Chapter 3

3.9K 693 94
                                    

Mampus gue.

Berkali-kali kalimat itu Agatha lemparkan pada dirinya sendiri. Tangannya mengepal, memegang tali ranselnya tatkala dia melangkah masuk dengan gugup, menutup pintu ruangan.

Satu-satunya jawaban yang dia berikan pada Mama hanyalah “gitulah, Ma” diikuti suara tawa canggung, dan semoga Mama tidak menyadari hal itu.

Dokter itu memandangi Agatha masih dengan tatapan yang sama saat awal mata mereka bertatapan, tapi Agatha memilih untuk mengabaikannya. Ketika menutup pintu, Agatha bisa melihat ada papan ruangan yang lain dengan nama di bawah nomor ruangannya.

Mahardika Arka Santosa. Nama yang bagus. Dan untuk diakui, perawakannya pun menyanjung namanya. Laki-laki itu tinggi, rahangnya cukup tegas, rambut yang tertata rapi, dan jangkung.

Tapi tetap saja, itu bukan nama dan orang yang ingin Agatha temui dengan orang tuanya, berada di satu ruangan sementara Mama sudah kelihatan siap bertanya ini itu.
Mama bisa saja lebih suka di rumah ketimbang bersosial, tapi Mama tetaplah wanita. Dan wanita itu termasuk makhluk hidup paling penasaran yang berjalan di bumi. Dan itu berarti, Mama juga tipikal orang yang penasaran.

Untuk pertama kalinya Agatha berharap Mama tidak banyak tanya. Malu bertanya sesat di jalan. Itu benar. Tapi kalau Mama banyak tanya sekarang, bisa-bisa Agatha yang malu.

Ini buruk. Agatha tidak bisa membayangkan bagaimana jika Mama bertanya dan Arka justru menjawab dengan ringannya, “Oh, tiga minggu lalu anak Ibu dan Bapak tidur sama saya.”

I’m gonna be dead! DEAD! Agatha mengerang dalam hati.

Well, this isn’t going to help. Her mind won’t help. Dia harus tenang. Harus tenang. Bersikap seakan tidak ada yang terjadi. Beberapa kali berusaha mengembuskan napas perlahan, Agatha akhirnya berbalik dan duduk di bangku yang ada di pojok ruangan, sementara Papa sudah berbaring di tempat tidur yang tersedia, dan Arka sudah mengeluarkan stetoskop. Salah satu perawat sudah siap dengan catatan.

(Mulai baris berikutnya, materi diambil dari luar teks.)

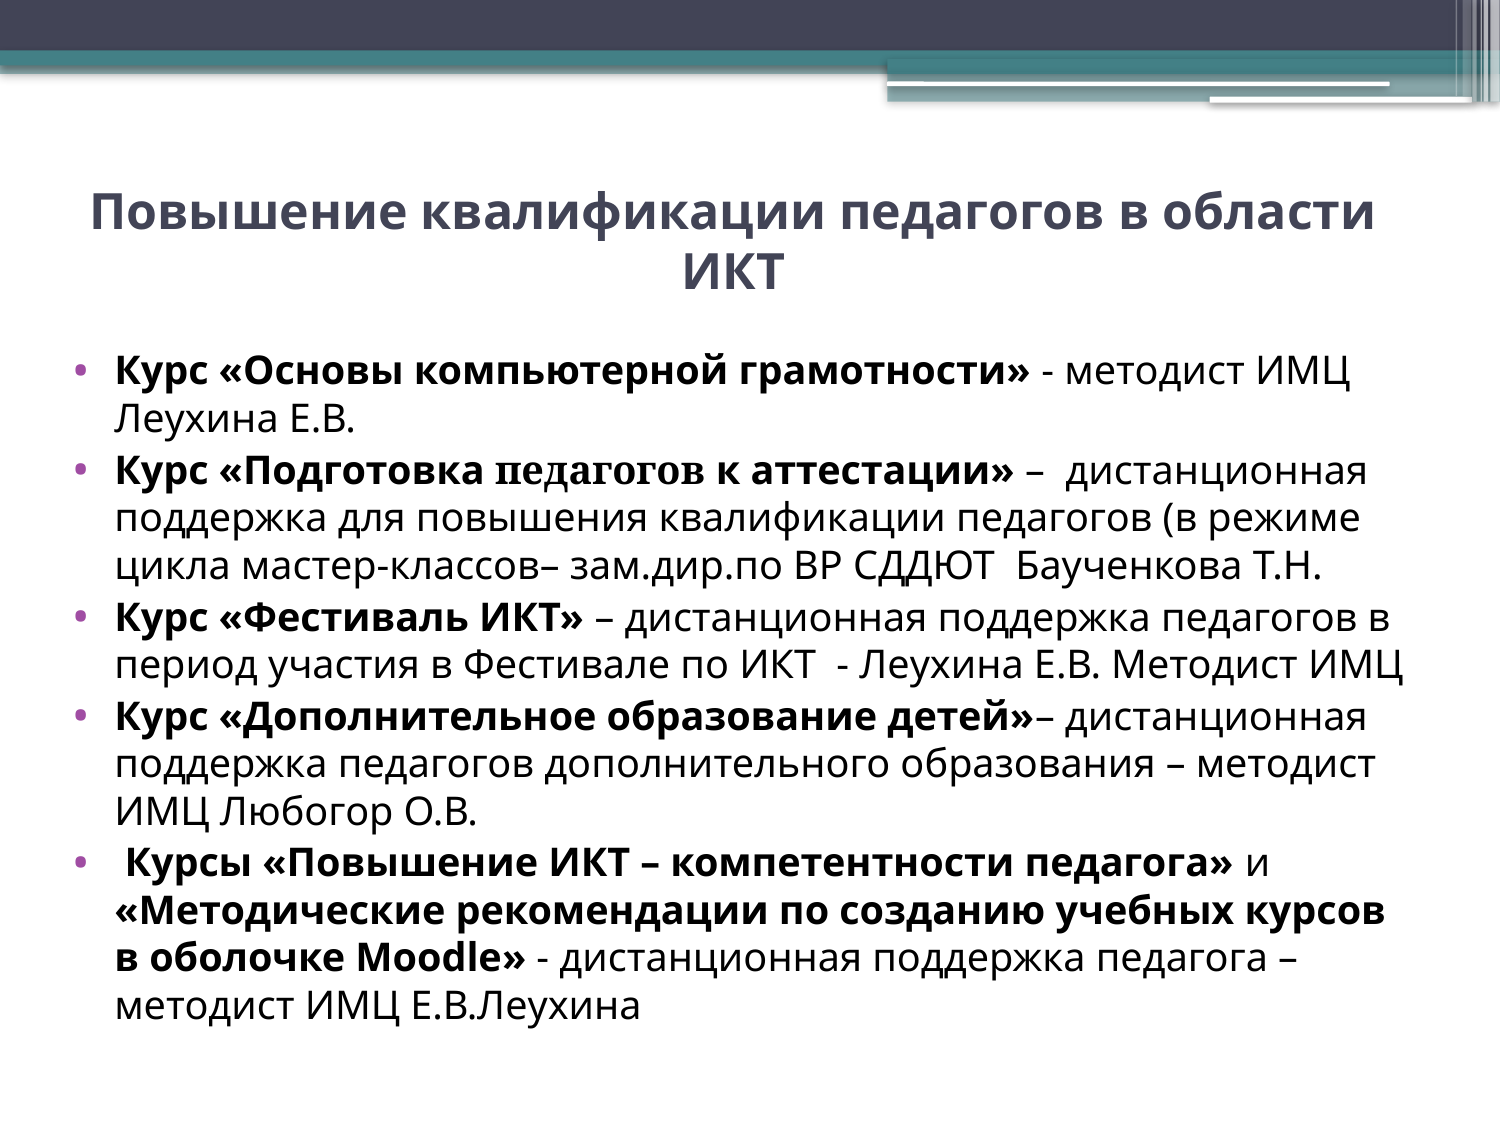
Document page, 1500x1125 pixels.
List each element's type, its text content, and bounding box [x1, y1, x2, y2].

list Курс «Основы компьютерной грамотности» - методист ИМЦ Леухина Е.В. Курс «Подготовка педагогов к аттестации» – дистанционная поддержка для повышения квалификации педагогов (в режиме цикла мастер-классов– зам.дир.по ВР СДДЮТ Баученкова Т.Н. Курс «Фестиваль ИКТ» – дистанционная поддержка педагогов в период участия в Фестивале по ИКТ - Леухина Е.В. Методист ИМЦ Курс «Дополнительное образование детей»– дистанционная поддержка педагогов дополнительного образования – методист ИМЦ Любогор О.В. Курсы «Повышение ИКТ – компетентности педагога» и «Методические рекомендации по созданию учебных курсов в оболочке Moodle» - дистанционная поддержка педагога – методист ИМЦ Е.В.Леухина [41, 338, 1425, 1079]
title Повышение квалификации педагогов в области ИКТ [41, 117, 1425, 338]
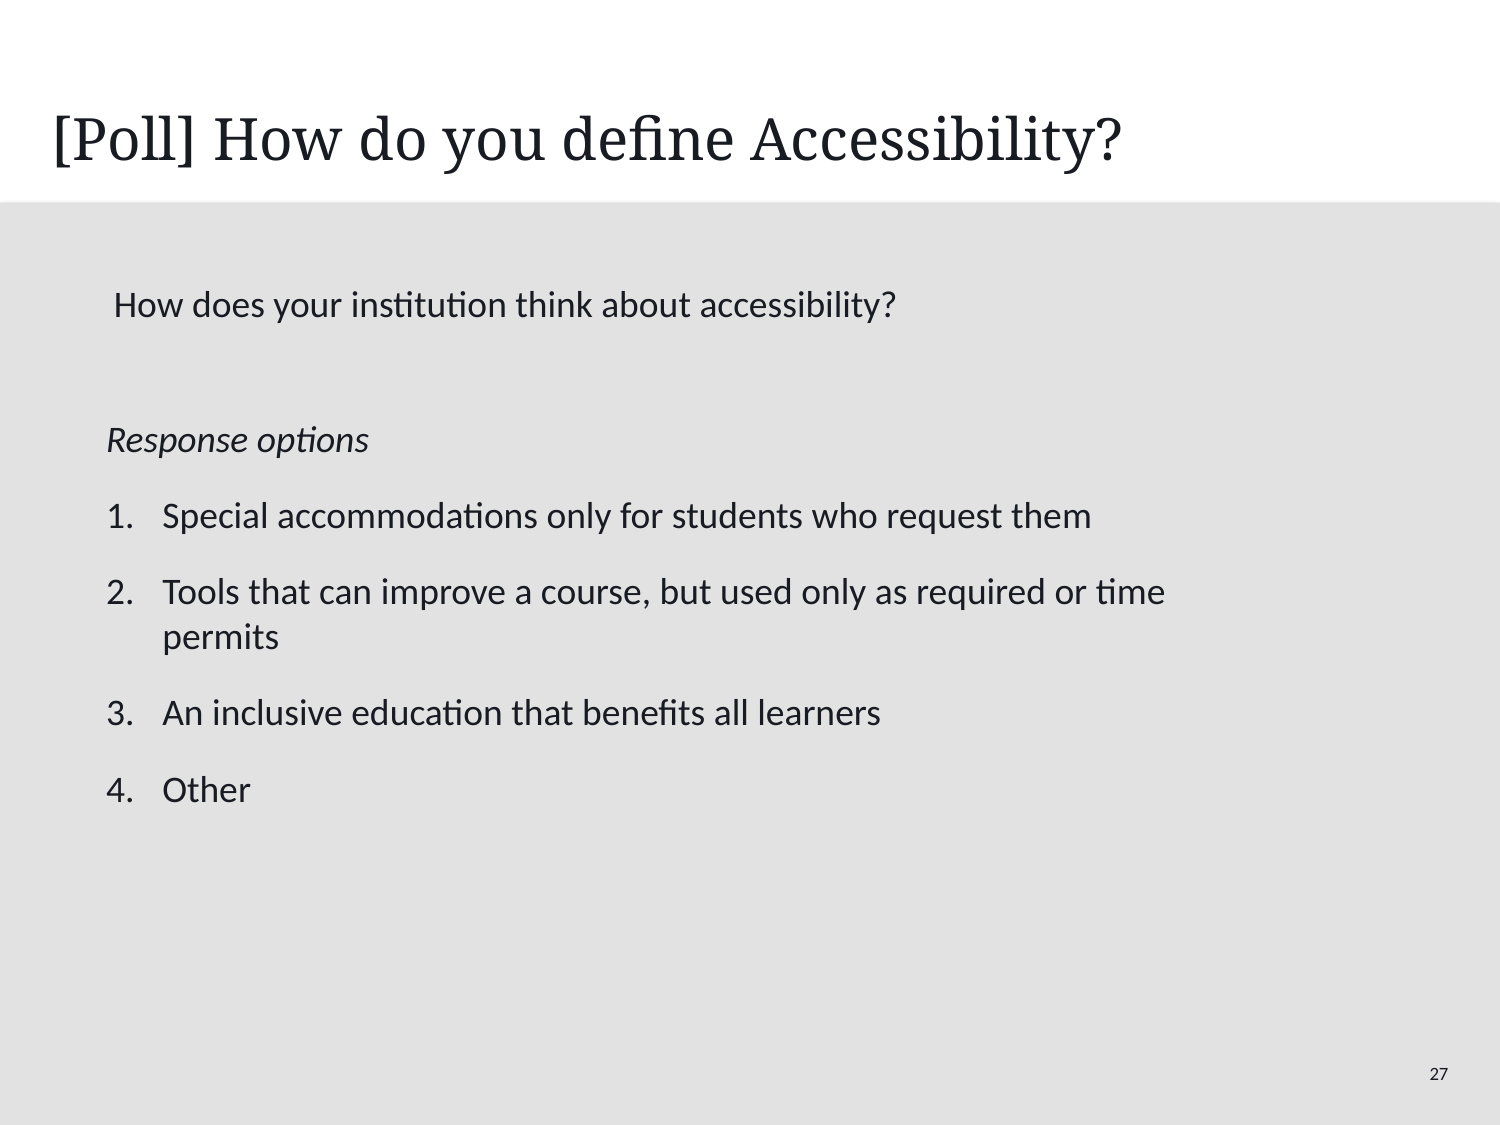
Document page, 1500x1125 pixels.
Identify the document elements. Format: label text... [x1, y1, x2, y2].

text_box How does your institution think about accessibility? [91, 257, 1350, 408]
text_box Response options Special accommodations only for students who request them Tools that can improve a course, but used only as required or time permits An inclusive education that benefits all learners Other [91, 407, 1250, 817]
title [Poll] How do you define Accessibility? [51, 46, 1449, 174]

Arka tidak mengatakan apapun, namun ketika pria itu menatapnya, Agatha merasa jantungnya yang kini bermasalah. It doesn’t mean in romantic ways, but it means like how it sounds like. Sumpah, Agatha merasa jantungan. Rasa takutnya makin menggebu.
Dengan gugup Agatha berusaha mengeluarkan ponsel, mengalihkan perhatian agar punya hal lain yang bisa dipandangi selain mata Arka.

“Saya mulai periksa, ya, Pak.”

Agatha curi-curi pandang. Sesekali dia melirik ke arah Papa—atau, oke, sebenarnya dia melirik ke arah Arka—dan memperhatikan pria itu dalam diam. Wajahnya seakan berubah jadi tomat yang tengah dipanggang tiap kali mengingat fakta bahwa dia pernah tidur dengan Arka.

Mati aja lo kalo nyokap tahu, Ta! Sesuatu di dalam dirinya justru meneriakinya, membuat Agatha kembali menundukkan kepala, mengalihkan tatapan pada layar ponsel.

Kalau diingat-ingat, Agatha tidak berhasil menemukan file dalam otakku yang berisikan “a night with Arka” itu. Sumpah, dia tidak ingat apa-apa. Sudah tidur dengan orang yang tidak dikenal, dan sekarang tidak ingat apa-apa soal kejadian itu. Well, syukurnya Arka ganteng sih.

Syukur apanya! You just lost your virginity, Agatha! What’s to be proud of?

Dari kumpulan geng, oke, buka-bukaan saja, ketiga sahabatnya itu seringkali dengan bangga cerita pengalaman mereka tidur dengan seorang pria.

Sisi baiknya, mereka tidak mencoba untuk munafik. Sekarang budaya Timur memang sudah mulai bercampur dengan budaya negeri seberang. Agatha memang tidak menghakimi, tapi bukan berarti dia dengan senang hati akan tidur dengan pria, bahkan meski itu Radit sekalipun.